Takeaway
When caring for a patient with terminal illness, shift your orientation from explaining the past to being present and exploring how they want to spend their remaining time in the future.
Lifelong learning in clinical excellence | March 11, 2026 | 4 min read
By Nettie Reynolds, MDiv, interfaith chaplain
Some illnesses cause us people (including ourselves) to ask, How did this happen? The question often begins quietly. A family member may remember something said years earlier about smoking, alcohol, diet, or medications. The patient searches for the moment when things might have gone differently.
As a hospital chaplain, I saw how easily that question could shift. Curiosity about cause can slowly move to assigning responsibility for the illness. Sometimes it shows up in the shorthand way we summarize the patient’s story, or a family member’s passing remark about a habit or lifestyle.
Then patients begin to be identified by the behavior most closely associated with their diagnosis. The patient with lung cancer becomes the smoker. The patient with liver disease becomes the drinker. The patient with poorly controlled diabetes becomes the one who “didn’t take care of themselves.” What began as a clinical observation can gradually narrow into a simplified explanation.
But lung cancer develops in people who have never smoked. Cirrhosis has multiple causes. Illness frequently arises from a combination of biology, environment, genetics, and circumstances that no single behavior fully explains. When a diagnosis becomes tied too tightly to one cause, we risk misunderstanding both the disease and the person living with it.
Moving from causation to presence
Prevention and risk-factor discussions are an important part of medicine. But once someone is facing a serious or life-limiting illness, the meaning of those conversations changes. At that point, the work of care becomes less about prevention and causation and more about presence.
A patient story
I remember a man in his sixties with advanced lung cancer whose chart included decades of smoking. By the time I met him, the disease had spread widely, and the medical team had started shifting toward comfort-focused care. The connection between smoking and lung cancer was not lost on him. In fact, he sometimes mentioned it himself, usually with a small, wry smile.
“I suppose this is what happens,” he said once. “You smoke your whole life and then this is how it ends.” There was no defensiveness in his voice. What he didn’t seem to want was another conversation about causation. He already understood why his illness had occurred.
During one visit he talked about his years of working in construction. He described early mornings before sunrise, winter wind blowing through unfinished buildings, and the crew he worked with for decades. Cigarettes appeared in those stories, but they were woven into a much larger life of work, friendships, and the pride that came from building something that lasts. “Everybody smoked back then,” he said. “That was just the way the day went.”

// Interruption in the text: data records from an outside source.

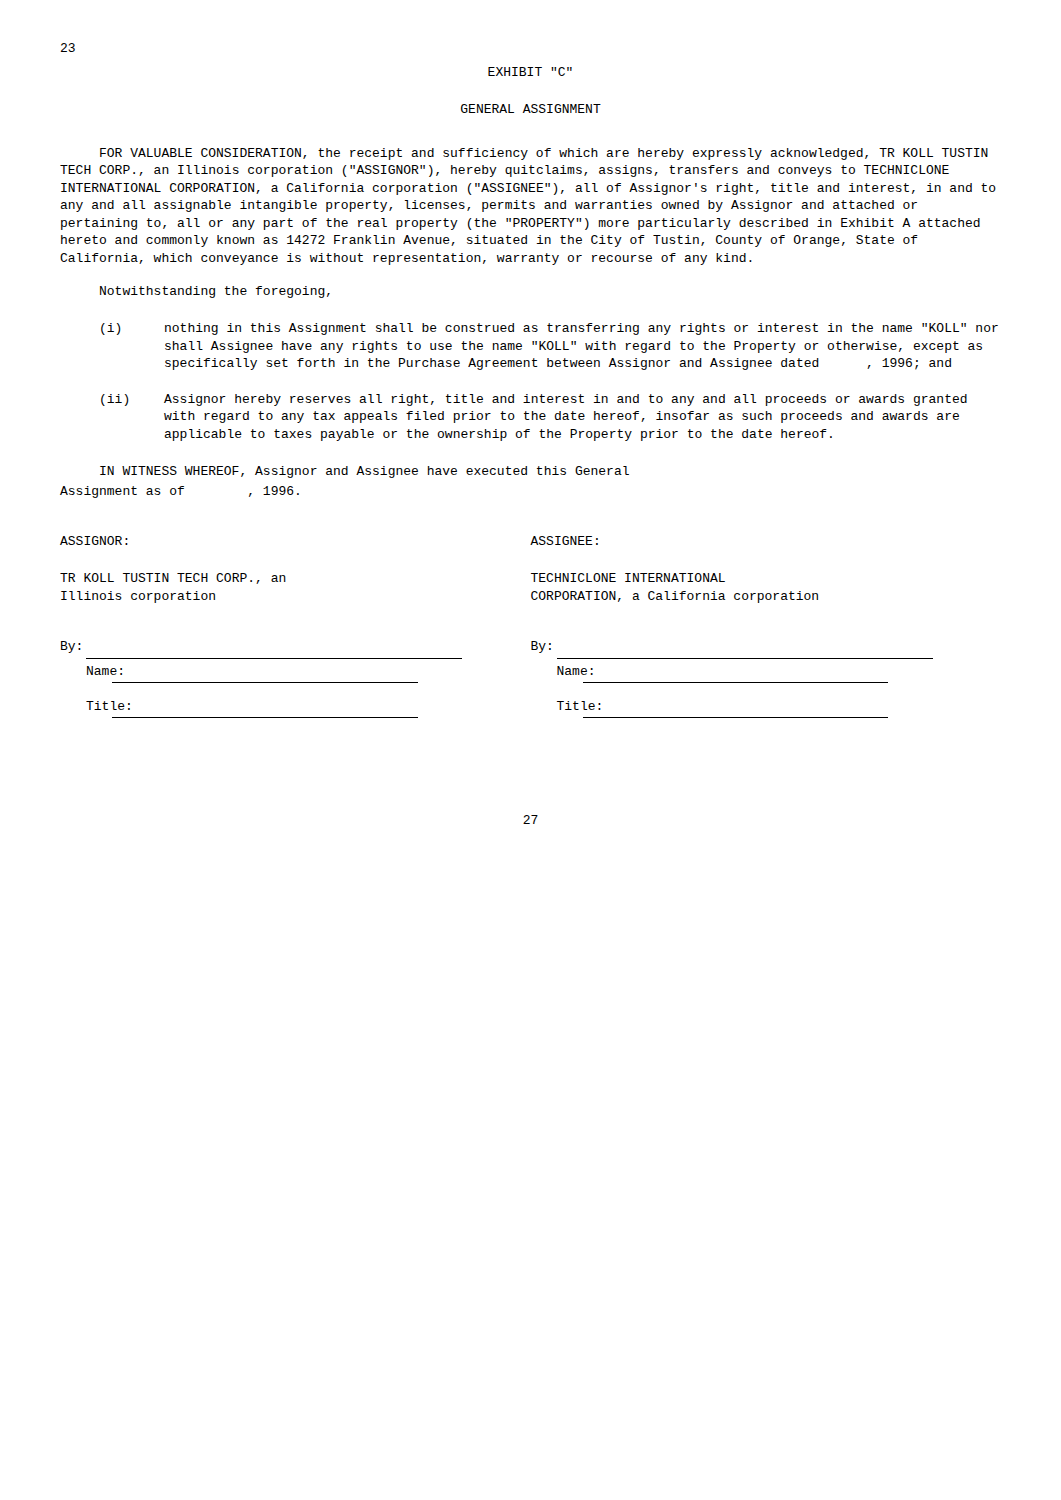23
EXHIBIT "C"
GENERAL ASSIGNMENT
FOR VALUABLE CONSIDERATION, the receipt and sufficiency of which are hereby expressly acknowledged, TR KOLL TUSTIN TECH CORP., an Illinois corporation ("ASSIGNOR"), hereby quitclaims, assigns, transfers and conveys to TECHNICLONE INTERNATIONAL CORPORATION, a California corporation ("ASSIGNEE"), all of Assignor's right, title and interest, in and to any and all assignable intangible property, licenses, permits and warranties owned by Assignor and attached or pertaining to, all or any part of the real property (the "PROPERTY") more particularly described in Exhibit A attached hereto and commonly known as 14272 Franklin Avenue, situated in the City of Tustin, County of Orange, State of California, which conveyance is without representation, warranty or recourse of any kind.
Notwithstanding the foregoing,
(i) nothing in this Assignment shall be construed as transferring any rights or interest in the name "KOLL" nor shall Assignee have any rights to use the name "KOLL" with regard to the Property or otherwise, except as specifically set forth in the Purchase Agreement between Assignor and Assignee dated , 1996; and
(ii) Assignor hereby reserves all right, title and interest in and to any and all proceeds or awards granted with regard to any tax appeals filed prior to the date hereof, insofar as such proceeds and awards are applicable to taxes payable or the ownership of the Property prior to the date hereof.
IN WITNESS WHEREOF, Assignor and Assignee have executed this General
Assignment as of , 1996.
| ASSIGNOR: TR KOLL TUSTIN TECH CORP., an Illinois corporation By: Name: Title: | ASSIGNEE: TECHNICLONE INTERNATIONAL CORPORATION, a California corporation By: Name: Title: |
27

Listening to him, it became clear how quickly illness can compress a person’s story. Smoking was part of his life, but it wasn’t the whole thing.
Grief’s search for cause
Families often experience a similar pull toward explanation. Serious illness brings grief close to the surface, and grief sometimes searches for somewhere to land. A daughter may replay old arguments about quitting smoking. A spouse may revisit concerns about alcohol use or diet. These comments usually arise from fear and sorrow, but they can change the tone of a room in ways that patients feel immediately. And patients themselves frequently carry their own explanations for what happened. Many have spent long nights thinking about their health histories, wondering whether things might have unfolded differently.
The man with lung cancer said something once that has stuck with me. “Everybody keeps talking about why I got sick. But the truth is, I already know I’m dying. What I’m trying to figure out is how to spend the time I’ve got left.”
That sentence reframed the entire situation. How it happened wasn’t the important question in the room. The question was how to spend the time he had left, and with whom.
Care happens in the present.
We are here now.
Three gentle reframes for clinicians:
1. Widen the story beyond the diagnosis.
When illness dominates a chart, it can unintentionally narrow how a patient is seen. Asking about a person’s relationships, work, hobbies, and what matters most to them can restore a fuller picture of their life.
2. Notice when conversations drift toward blame.
Families often search for explanations when they’re frightened or grieving. A simple redirection such as, “We can’t change what’s happened, but we can focus on how to support your loved one right now,” can help move the conversation toward care.
3. Remember that patients already carry their own stories about illness.
Many people have spent long hours reflecting on their health history. What may help most in the clinical encounter isn’t further explanation of disease processes, but attentive presence and the space to speak about what matters to them now.
This piece expresses the views solely of the author. It does not necessarily represent the views of any organization, including Johns Hopkins Medicine.